The 2017 Revised Mining Charter has created animosity between government, represented by the Department of Mineral Resources (DMR) and the mining houses, presented by the Chamber of Mines.
The implementation of the Charter has been put on hold by a court injunction initiated by the Chamber of Mines. There is a high likelihood that the Charter will be implemented at a later stage but with some amendments.
The spat the Chamber of Mines has had with the DMR, in particular Minister Mosebenzi Zwane, has diverted attention from what is genuinely good and bad about the Revised Charter. By personalising the debate on the Charter, debate on issues of substance which have potential positive impact to the mining communities and workers have been relegated.
One of the good elements of the Revised Charter, with going into details of its practicality, which may be a sub-judice matter, is that of women participation and empowerment in the mining sector. Women being late-comers to the mining sector, their participation and growth within the sector still needs external push.

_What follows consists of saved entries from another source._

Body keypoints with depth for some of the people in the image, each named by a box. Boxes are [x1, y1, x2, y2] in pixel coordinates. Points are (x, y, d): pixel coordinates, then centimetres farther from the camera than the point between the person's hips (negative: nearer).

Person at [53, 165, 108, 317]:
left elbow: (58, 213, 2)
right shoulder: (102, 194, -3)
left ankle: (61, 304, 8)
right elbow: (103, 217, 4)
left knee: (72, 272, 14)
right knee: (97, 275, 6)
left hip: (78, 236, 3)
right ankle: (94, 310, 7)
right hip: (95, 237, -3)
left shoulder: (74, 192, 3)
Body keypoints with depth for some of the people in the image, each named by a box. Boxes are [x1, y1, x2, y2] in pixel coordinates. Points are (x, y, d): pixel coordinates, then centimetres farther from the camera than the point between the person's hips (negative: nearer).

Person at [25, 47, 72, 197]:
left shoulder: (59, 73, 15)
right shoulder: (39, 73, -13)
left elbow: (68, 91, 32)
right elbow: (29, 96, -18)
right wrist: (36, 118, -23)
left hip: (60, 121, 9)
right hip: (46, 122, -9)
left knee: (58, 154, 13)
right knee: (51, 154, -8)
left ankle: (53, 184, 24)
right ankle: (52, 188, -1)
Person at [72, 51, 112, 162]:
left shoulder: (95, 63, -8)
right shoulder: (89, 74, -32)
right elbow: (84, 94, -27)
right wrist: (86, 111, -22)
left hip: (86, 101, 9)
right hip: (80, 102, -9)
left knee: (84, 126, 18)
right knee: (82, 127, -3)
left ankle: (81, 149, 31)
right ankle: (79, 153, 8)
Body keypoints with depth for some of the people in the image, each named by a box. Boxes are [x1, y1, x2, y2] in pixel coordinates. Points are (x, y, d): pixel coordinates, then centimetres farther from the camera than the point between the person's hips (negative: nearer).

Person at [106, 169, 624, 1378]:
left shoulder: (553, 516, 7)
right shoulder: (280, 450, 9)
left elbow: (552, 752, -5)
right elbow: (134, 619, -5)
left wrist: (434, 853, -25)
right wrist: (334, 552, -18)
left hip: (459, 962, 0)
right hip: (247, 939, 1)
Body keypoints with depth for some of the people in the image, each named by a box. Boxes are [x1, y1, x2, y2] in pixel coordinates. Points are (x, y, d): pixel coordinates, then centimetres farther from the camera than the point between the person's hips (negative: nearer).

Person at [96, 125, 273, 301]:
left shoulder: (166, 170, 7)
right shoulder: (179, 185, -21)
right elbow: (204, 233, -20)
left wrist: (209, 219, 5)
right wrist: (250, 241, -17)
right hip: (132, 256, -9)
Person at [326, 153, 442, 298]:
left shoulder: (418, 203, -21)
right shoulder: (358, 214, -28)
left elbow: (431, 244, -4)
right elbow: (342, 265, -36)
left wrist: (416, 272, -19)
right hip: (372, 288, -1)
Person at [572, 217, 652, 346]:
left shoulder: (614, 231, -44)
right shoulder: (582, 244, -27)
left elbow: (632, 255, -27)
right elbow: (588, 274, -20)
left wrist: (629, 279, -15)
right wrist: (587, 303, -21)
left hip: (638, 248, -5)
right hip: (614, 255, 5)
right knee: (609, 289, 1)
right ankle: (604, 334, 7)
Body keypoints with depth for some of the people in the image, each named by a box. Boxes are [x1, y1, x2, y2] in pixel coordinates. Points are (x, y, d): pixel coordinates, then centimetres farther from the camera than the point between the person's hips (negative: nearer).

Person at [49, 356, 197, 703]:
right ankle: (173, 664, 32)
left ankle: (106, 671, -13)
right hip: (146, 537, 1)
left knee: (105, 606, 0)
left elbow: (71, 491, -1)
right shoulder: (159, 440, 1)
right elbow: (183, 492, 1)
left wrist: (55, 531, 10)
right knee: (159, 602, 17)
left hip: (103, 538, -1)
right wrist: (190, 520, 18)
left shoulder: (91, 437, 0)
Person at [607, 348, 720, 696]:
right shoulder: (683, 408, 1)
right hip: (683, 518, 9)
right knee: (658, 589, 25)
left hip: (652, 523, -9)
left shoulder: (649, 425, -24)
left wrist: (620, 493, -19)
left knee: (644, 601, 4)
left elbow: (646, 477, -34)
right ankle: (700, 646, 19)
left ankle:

With women in South Africa constituting more than 50% of the population, the country’s vision of creating an all-inclusive developed society is not possible without women participation in mainstream economic activities of the country.
Mining is one of the critical sectors of the South African economy, as such it is expected to play a role in creating employment and advancement opportunities for the women.
Women in the mining sector still face a number challenges.
A 2015/2016 survey that involved 2,856 women revealed that the two most critical challenges that women in the South African mining sector faced were lack of career progress and discrimination in decision making.
The Revised Charter includes provisions that can potentially mitigate these two women-specific challenges under the sections on employment equity and human resource development.
Under the employment equity section, the Revised Charter stipulates that women should constitute 25% of board and executive management positions of mining businesses.
At senior and middle management levels, the representation of women should be 30% and 38% respectively, and 44% of all junior managers should be women.
On the Human Resources side, the Charter stipulates that 5% investment of the leviable amount should be devoted to skills development.
By being pro-active, women can be trained at the employers’ costs to acquire the skills they need to progress in the work environment in the sector.
The delay in the implementing the Charter creates an opportunity for all stakeholders to take a moment to review and assess the potential impact of the Charter to its constituency, if implemented in the current the form or with amendments.
What is clear is that the stakes in the mining sector that the Charter intends to influence are very high.
The voice of women in mining need to heard on the provisions and the practically of the Charter based on their experiences in working in the mines.
Other stakeholders beyond women in mining, should too take keen interest in how the Revised Charter does or does not advance their interests. Those who find that the Charter has a potential to serve their interests, such as women in mining, should come out and broadly add their voice in full or partial support of the Revised Charter.
Business in mining, through the Chamber of Mines, is very clear of what it wants from the Charter and has demonstrated how far it is willing to go to protect its interests, but what about other stakeholders?
Ultimately, all stakeholders should pro-actively ensure that the good about the 2017 Revised Mining Charter is not be lost and subdued by feud between the Chamber of Mines and the Department of Mineral Resources.